Re: [LSF/MM/BPF TOPIC] Swap Abstraction / Native Zswap

Yosry Ahmed <yosryahmed@xxxxxxxxxx> · Tue, 28 Mar 2023 12:59:55 -0700

On Tue, Mar 28, 2023 at 7:14 AM Johannes Weiner <hannes@xxxxxxxxxxx> wrote:
>
> On Tue, Mar 28, 2023 at 12:59:31AM -0700, Yosry Ahmed wrote:
> > On Tue, Mar 28, 2023 at 12:01 AM Huang, Ying <ying.huang@xxxxxxxxx> wrote:
> > > Yosry Ahmed <yosryahmed@xxxxxxxxxx> writes:
> > > > We also have to unnecessarily limit the size of zswap with the size of
> > > > this fake swapfile.
> > >
> > > I guess you need to limit the size of zswap anyway, because you need to
> > > decide when to start to writeback or moving to the lower tiers.
> >
> > zswap has a knob to limit its size, but based on the actual memory
> > usage of zswap (i.e the size of compressed pages). There is ongoing
> > work as well to autotune this if I remember correctly. Having to deal
> > with both the limit on compressed memory and the limited on the
> > uncompressed size of swapped pages is cumbersome. Again, we already
> > have this behavior today, but the initial swap_desc proposal aimed to
> > avoid it.
>
> Right.
>
> The optimal size of the zswap pool on top of a swapfile depends on the
> size and compressibility of the warm set of the workload: data that's
> too cold for regular memory yet too hot for swap. This is obviously
> highly dynamic, and even varies over time within individual jobs.
>
> With this proposal, we'd have to provision a static swap map for the
> highest expected offloading rate and compression ratio on every host
> of a shared pool. On 256G machines that would put the fixed overhead
> at a couple of hundred MB if I counted right.
>
> Not the end of the world I guess. And I agree it would make for
> simpler initial patches. OTOH, it would add more quirks to the swap
> code instead of cleaning it up. And given how common compressed memory
> setups are nowadays, it still feels like it's trading off too far in
> favor of regular swap setups at the expense of compression.

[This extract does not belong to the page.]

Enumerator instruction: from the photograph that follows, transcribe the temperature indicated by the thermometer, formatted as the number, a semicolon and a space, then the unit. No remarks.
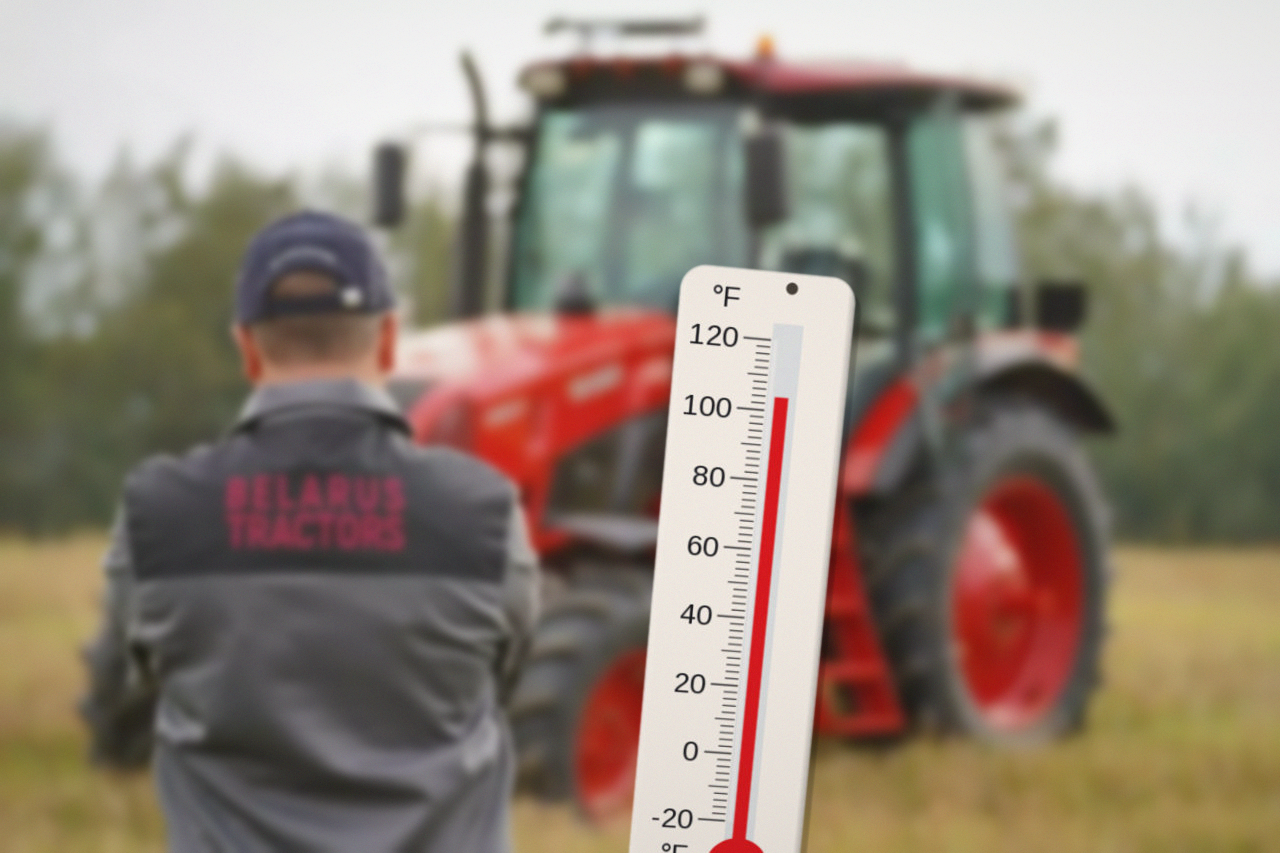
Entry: 104; °F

Right, I don't like adding more quirks to the swap code. I guess for
Android and ChromeOS, even though they are using compressed memory, it
is zram not zswap, so any extra overhead by swap_descs for normal swap
setups would also affect Android -- so that's something to think
about.

>
> So it wouldn't be my first preference. But it sounds workable.

If we settle on this as a first step, perhaps to avoid any ABI changes
we can have the kernel create a virtual swap device for zswap if it is
enabled, without userspace interfering or having to do swapon on a
sparse swapfile like we do today with ghost swapfiles at Google. We
can then implement indirection logic that only supports moving pages
between swap devices -- and perhaps only restrict it to only support
the virtual zswap swap device as a top tier initially.

The only user visible effect would be that if the user has zswap
enabled and did not configure a swapfile, zswap would start
compressing pages regardless, but that's what we're hoping for anyway
-- I wouldn't think this is a breaking change.

This also wouldn't be my first preference, but it seems like a smaller
step from what we have today. As long as we don't have ABI
dependencies we can always come back and change it later I suppose.